Stone has told IBM about the issue, and has formally submitted requests for enhancements (RFE), without success. In lieu of IBM back-porting the newer ciphers into IBM i 7.1 with a PTF, Stone and others in the IBM i community want IBM to do what they view as the next best thing: kill IBM i 7.1.
“Either end support for V7R1 (which it’s a little late for that now) or honor your commitment to your paying customers,” Stone writes.
Berendt has the same view. “In all honesty I would just as soon see 7.1 die,” he says. “The only reason I care about the ciphers is one more nail in the coffin.”
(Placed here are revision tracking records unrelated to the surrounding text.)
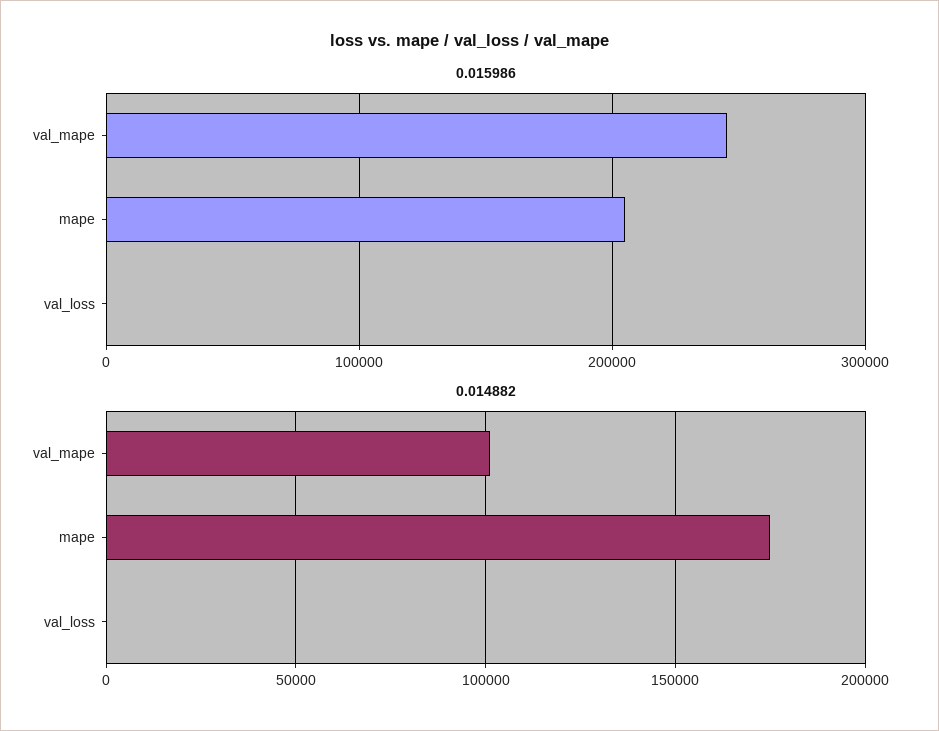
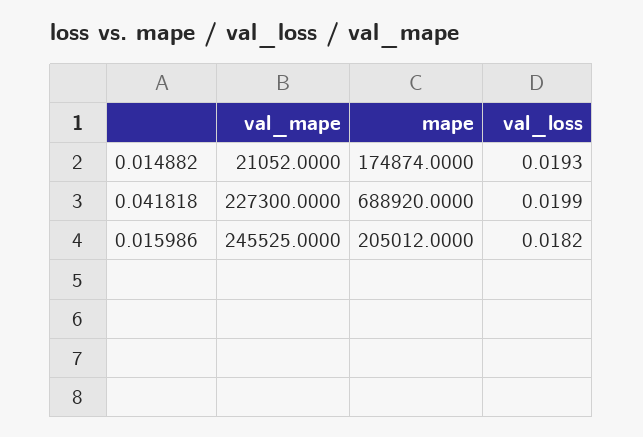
  {
    "0.015986": {
      "val_mape": 245525,
      "mape": 205012,
      "val_loss": 0.0182
    },
    "0.014882": {
-     "val_mape": 100000,
+     "val_mape": 21052,
      "mape": 174874,
      "val_loss": 0.0193
-   }
+   },
+   "0.041818": {
+     "val_mape": 227300,
+     "mape": 688920,
+     "val_loss": 0.0199
+   }
  }

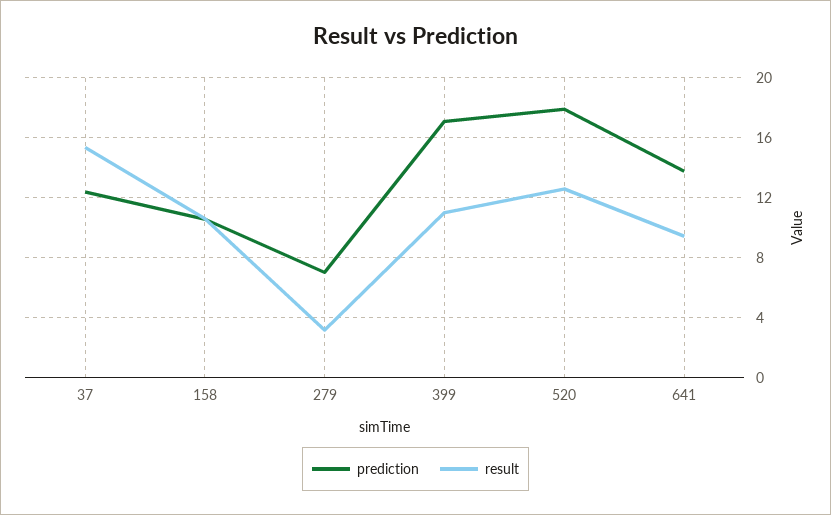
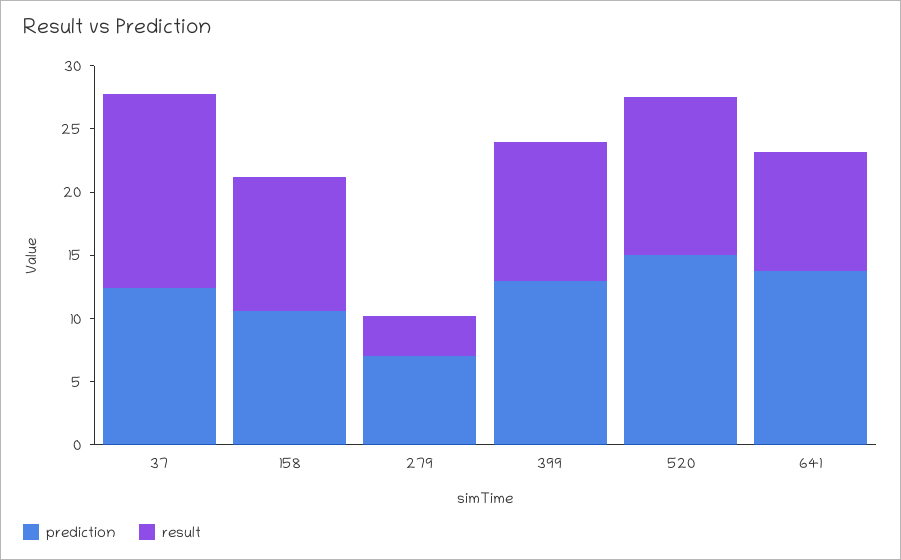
  {
    "prediction": {
      "37": 12.5,
      "158": 10.5,
      "279": 7,
-     "399": 17,
+     "399": 13,
-     "520": 18,
+     "520": 15,
      "641": 14
    },
    "result": {
      "37": 15.5,
      "158": 10.5,
      "279": 3,
      "399": 11,
      "520": 12.5,
      "641": 9.5
    }
  }

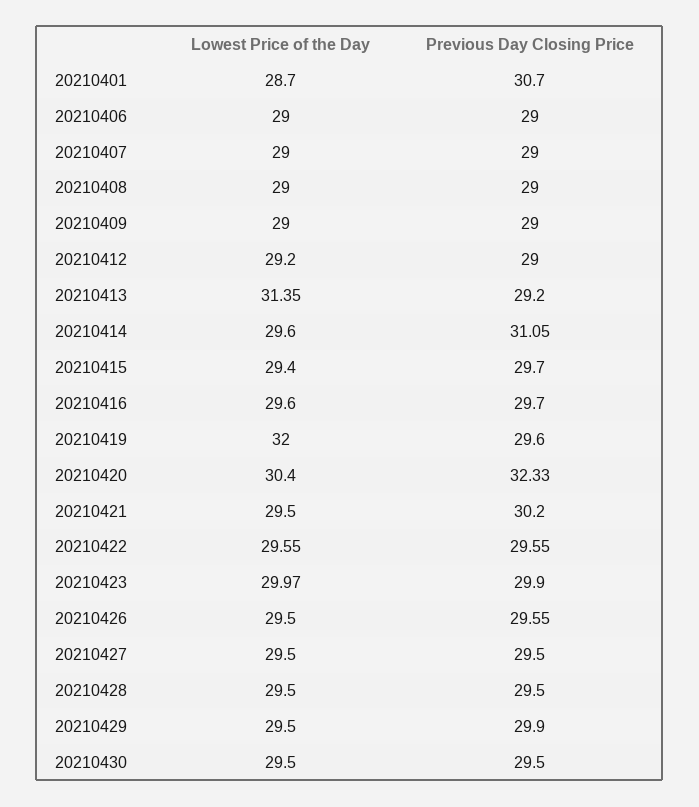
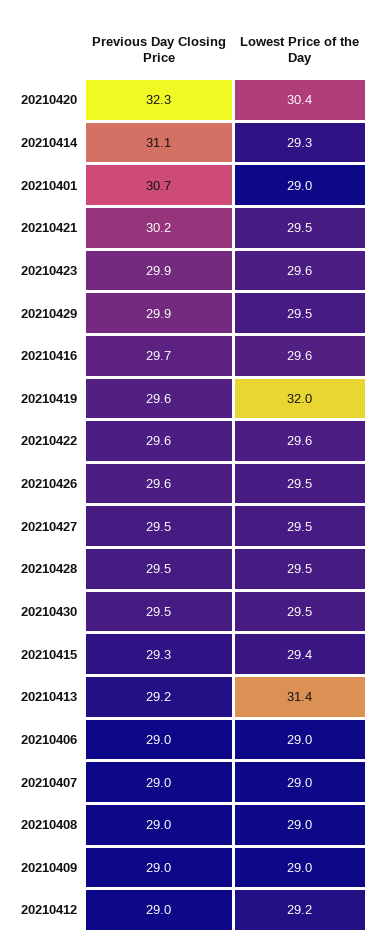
  {
    "Lowest Price of the Day": {
-     "20210401": 28.7,
+     "20210401": 29,
      "20210406": 29,
      "20210407": 29,
      "20210408": 29,
      "20210409": 29,
      "20210412": 29.2,
      "20210413": 31.35,
-     "20210414": 29.6,
+     "20210414": 29.3,
      "20210415": 29.4,
      "20210416": 29.6,
      "20210419": 32,
      "20210420": 30.4,
      "20210421": 29.5,
      "20210422": 29.55,
-     "20210423": 29.97,
+     "20210423": 29.6,
      "20210426": 29.5,
      "20210427": 29.5,
      "20210428": 29.5,
      "20210429": 29.5,
      "20210430": 29.5
    },
    "Previous Day Closing Price": {
      "20210401": 30.7,
      "20210406": 29,
      "20210407": 29,
      "20210408": 29,
      "20210409": 29,
      "20210412": 29,
      "20210413": 29.2,
      "20210414": 31.05,
-     "20210415": 29.7,
+     "20210415": 29.3,
      "20210416": 29.7,
      "20210419": 29.6,
      "20210420": 32.33,
      "20210421": 30.2,
      "20210422": 29.55,
      "20210423": 29.9,
      "20210426": 29.55,
      "20210427": 29.5,
      "20210428": 29.5,
      "20210429": 29.9,
      "20210430": 29.5
    }
  }

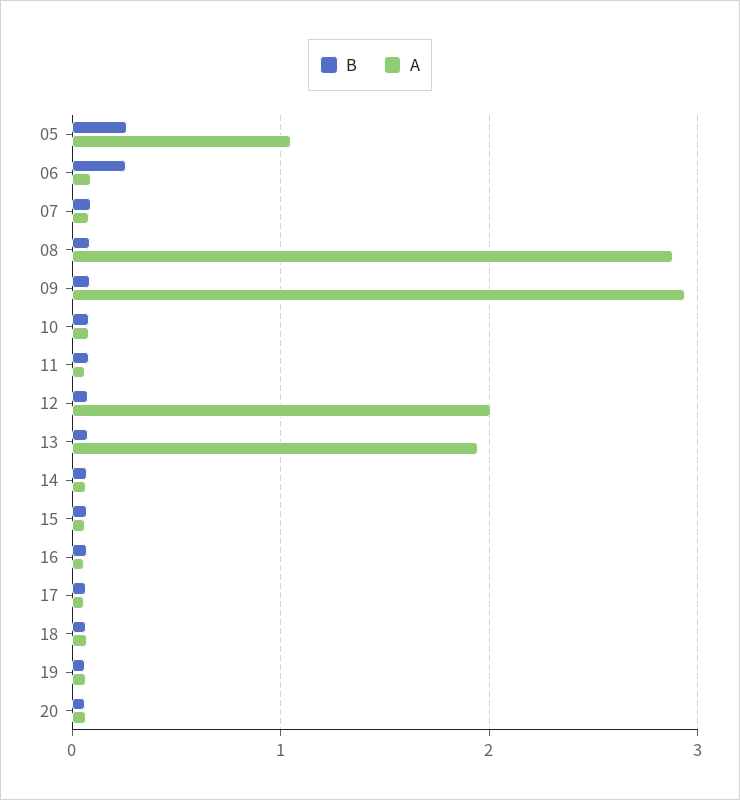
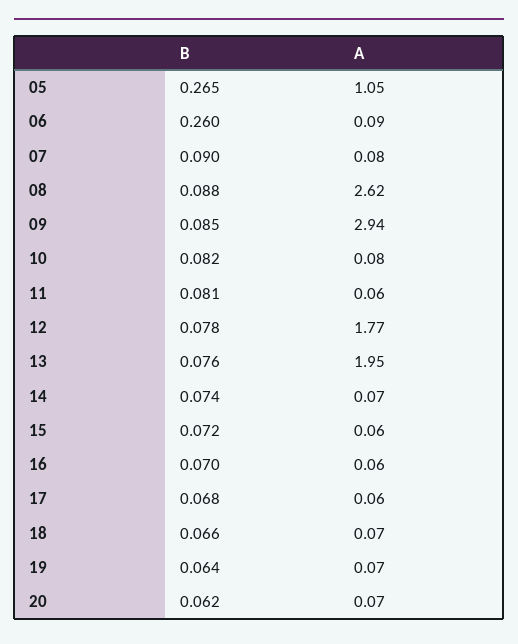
  {
    "B": {
      "05": 0.265,
      "06": 0.26,
      "07": 0.09,
      "08": 0.088,
      "09": 0.085,
      "10": 0.082,
      "11": 0.081,
      "12": 0.078,
      "13": 0.076,
      "14": 0.074,
      "15": 0.072,
      "16": 0.07,
      "17": 0.068,
      "18": 0.066,
      "19": 0.064,
      "20": 0.062
    },
    "A": {
      "05": 1.05,
      "06": 0.09,
      "07": 0.08,
-     "08": 2.9,
+     "08": 2.62,
      "09": 2.94,
      "10": 0.08,
      "11": 0.06,
-     "12": 2,
+     "12": 1.77,
      "13": 1.95,
      "14": 0.07,
      "15": 0.06,
      "16": 0.06,
      "17": 0.06,
      "18": 0.07,
      "19": 0.07,
      "20": 0.07
    }
  }

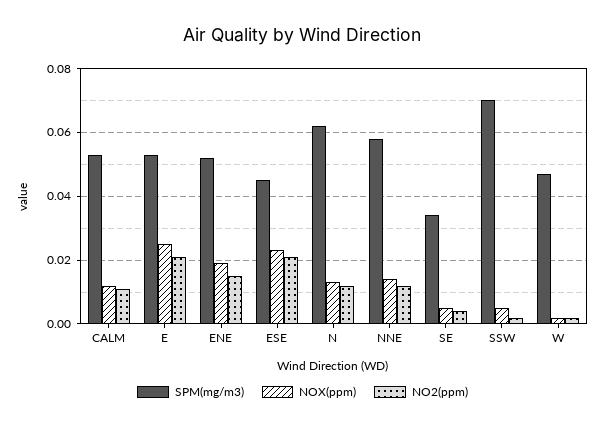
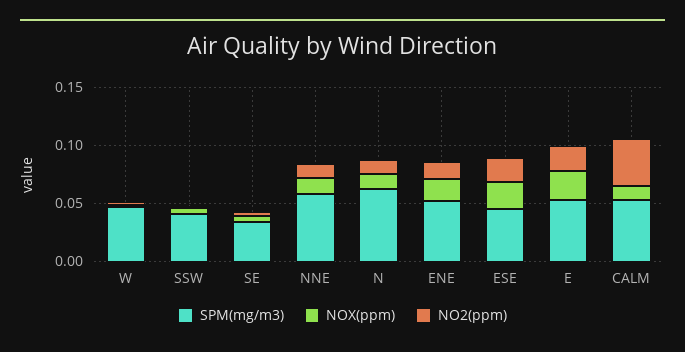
  {
    "SPM(mg/m3)": {
      "CALM": 0.055,
      "E": 0.055,
      "ENE": 0.05,
      "ESE": 0.045,
      "N": 0.06,
      "NNE": 0.06,
      "SE": 0.035,
-     "SSW": 0.07,
+     "SSW": 0.04,
      "W": 0.045
    },
    "NOX(ppm)": {
      "CALM": 0.01,
      "E": 0.025,
      "ENE": 0.02,
      "ESE": 0.025,
      "N": 0.015,
      "NNE": 0.015,
      "SE": 0.005,
      "SSW": 0.005,
      "W": 0
    },
    "NO2(ppm)": {
-     "CALM": 0.01,
+     "CALM": 0.04,
      "E": 0.02,
      "ENE": 0.015,
      "ESE": 0.02,
      "N": 0.01,
      "NNE": 0.01,
      "SE": 0.005,
      "SSW": 0,
      "W": 0
    }
  }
Stone and Berendt may soon get their wishes for IBM i 7.1 to reach end of life (EOL), according to Butterill. “If you look at our IBM i history, we typically do not have three releases that are available in marketing and support at the same time,” she says. “We currently have three. Doesn’t that tell you something?”
There are a number of us out here in the field beating the drum for IBM to declare and EOS date for i 7.1. It is past time, as mentioned here already too late, but end the bleeding IBM. PLEASE!
“If it was a difficult barrier [to move to IBM i 7.2 or 7.3], the decision might be different,” Butterill concedes. “But it’s a very simple process to move to 7.2 and 7.3, and we have almost all the major ISVs certified at those releases.”
While ISV support may be there, certain aspects of hardware (and even some software configurations) are not supported. Thus upgrading may entail the purchase of a new system. That’s not as simple as Allison makes it sound. We have some PC-based servers more than 7 years old. We’ve found the premium charge for IBM i to be well worth it, but this reduces the value. How long until features aren’t supported on a POWER8 server we may need to buy to get to 7.3?